Again, lighting is important, but it is more important that the living room has adequate paths to the TV, furniture, and doors. There should be no tight squeezes to get to any area of the living room, so this may mean getting rid of extra furniture, such as tables and stands.

For seniors who can not stand on their own, it is possible to purchase a lift chair, which offers functionality similar to that of a recliner, but also raises to help make it easier for the senior to stand.

In homes with brick fireplaces and brick hearths, it is a good idea to place the furniture that is commonly used far enough away from the fireplace that if the senior does fall, they do not hit the hearth.

Top of Page

4: The Bath Room

The bathroom is one of the most dangerous places in the home for seniors, as it not only has wet slippery surfaces, but it also has a number of very hard and often sharp surfaces, which are unforgiving if fallen against.

It is important to make use of grab bars throughout the bathroom and especially in the shower, outside of the shower, and around the toilet.
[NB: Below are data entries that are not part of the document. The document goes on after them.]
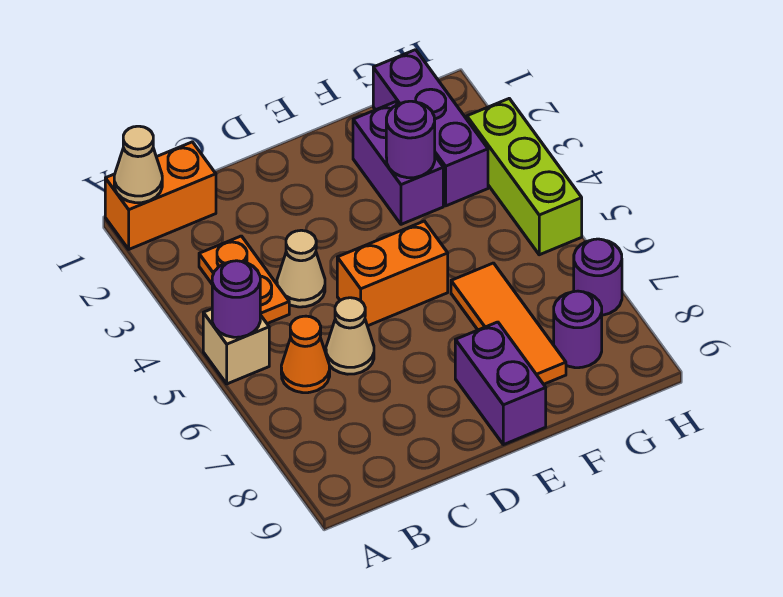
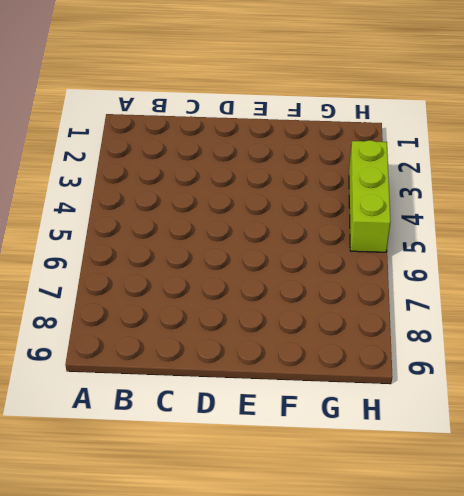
none -> orange brick A1:B1 level 1
none -> tan brick A5 level 1
none -> orange plate B3:B4 level 1

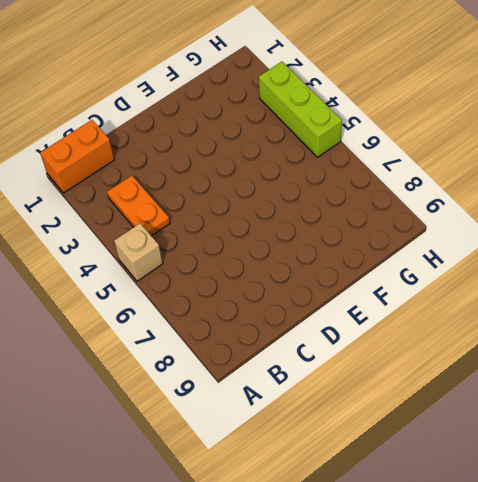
none -> orange cone B6 level 1
none -> tan cone C4 level 1
none -> tan cone C6 level 1

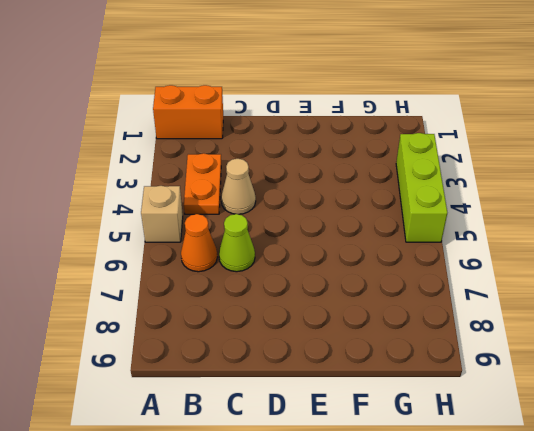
lime cone C6 level 1 -> tan cone C6 level 1
none -> orange brick D5:E5 level 1
none -> purple brick E8:E9 level 1
none -> purple brick F2:F3 level 1

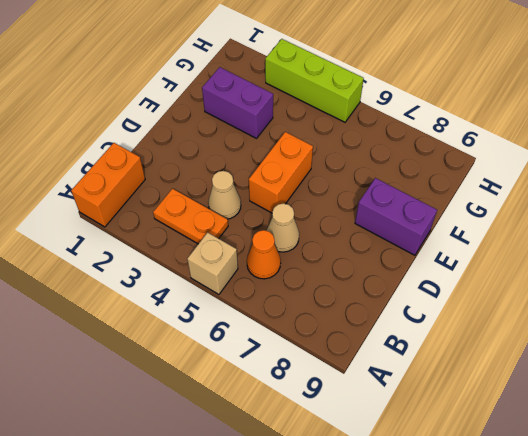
none -> orange tile F6:F8 level 1
none -> purple brick G1:G3 level 1
none -> purple round brick G8 level 1

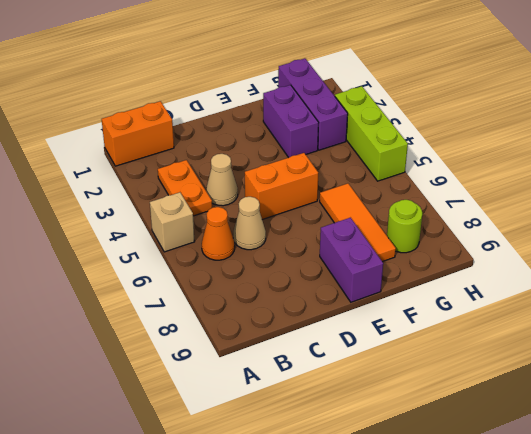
lime round brick G8 level 1 -> purple round brick G8 level 1
none -> purple round brick H7 level 1
none -> tan cone A1 level 2
none -> purple round brick A5 level 2

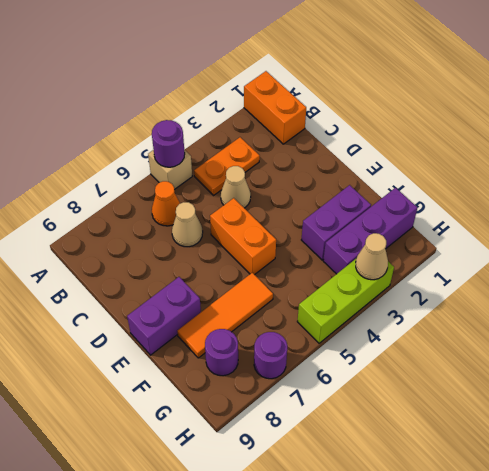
tan cone H3 level 2 -> tan cone A1 level 2
none -> purple round brick F3 level 2

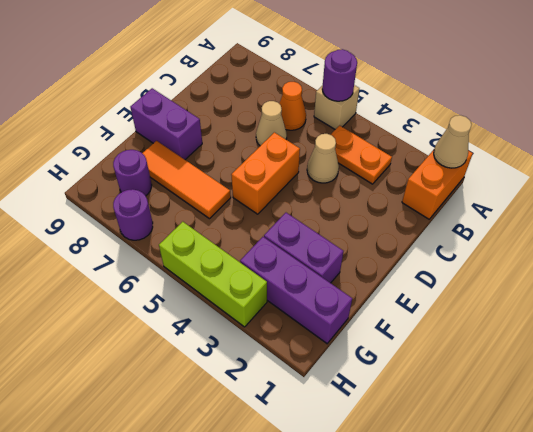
none -> purple round brick F3 level 2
The grab bars must be well secured to the wall and small enough that the senior can easily grasp them. Under no circumstances should the senior ever need to rely on a towel rod as a grab bar, as these are not anchored to the wall sufficiently to prevent a fall.

Having non-skid mats throughout the bathroom is also important, including in the shower, in front of the shower, and by the toilet.

There are also lifting aids available for those that have trouble getting into and out of the bathtub or using the toilet. Specifically, bath lifts and toilet seat lifts are commonly used.

Top of Page

5: The Stairs

The stairs are the most dangerous area in the home for the elderly, so special attention should be paid to making the staircase safer. Lighting is very important and there should be light switches at both the top and bottom of the stairs, so it is never necessary to climb the stairs in the dark.

The handrails should be small enough that they can be easily grasped and smooth, so there is no fear of splinters. Having two handrails, with on on either side of the staircase, has been shown to reduce the risk of a fall.

Using a textured tape that is in a very bright color can also make the individual steps easier to see and feel. Consider using high contrast colors between steps, so it is easier to differentiate between different steps. At the top landing and the last step, a special color should be used, so that the senior can tell when they are at the end of the stair case.

Loose carpet runners and throw rugs should also be removed from the staircase, as these can slide and if the edge of the carpet turns up, it can offer a tripping hazard.

For seniors who are simply unable to safely use the stairs, stair lifts are available, which carry the senior up the staircase in a chair.

This should not only apply to long staircases, but also the front steps of the home, as well as any other areas that have a step down.

Top of Page

6: The Bedroom

The bedroom is often overlooked when making the home safer, but it can be dangerous for a senior, especially one with arthritis. This is because a common symptom of arthritis is morning pain, so when the senior first wakes up, if they try to stand right away, the risk of a fall could be increased.

There are special bed standing aids, which can be attached to the frame of the bed and provide several easy hand holds for the senior to use to help make standing easier.

Extra furniture should be removed and an effort made to avoid leaving clothes on the floor. It is a good idea to invest in a hamper for dirty clothes, so there is no worry that they might simply end up on the floor. Items stored in the closet, such as shoes, should be easy to reach and nothing should be stored on shelves that require a stepping stool to access.

Having a phone and light within easy reach of the bed is important as well, with the light having an easy to use switch.

Top of Page

7: Other Areas of the Home

In all areas of the home, it is important to remove loose rugs, as these can slide or the edge turn up, resulting in a fall. Having adequate lighting is also very important.

In any area where there might be water, such as by the entrance to the home or in the laundry room, having non-skid mats down is a good idea. Placing handrails in common areas around the home is also a good idea.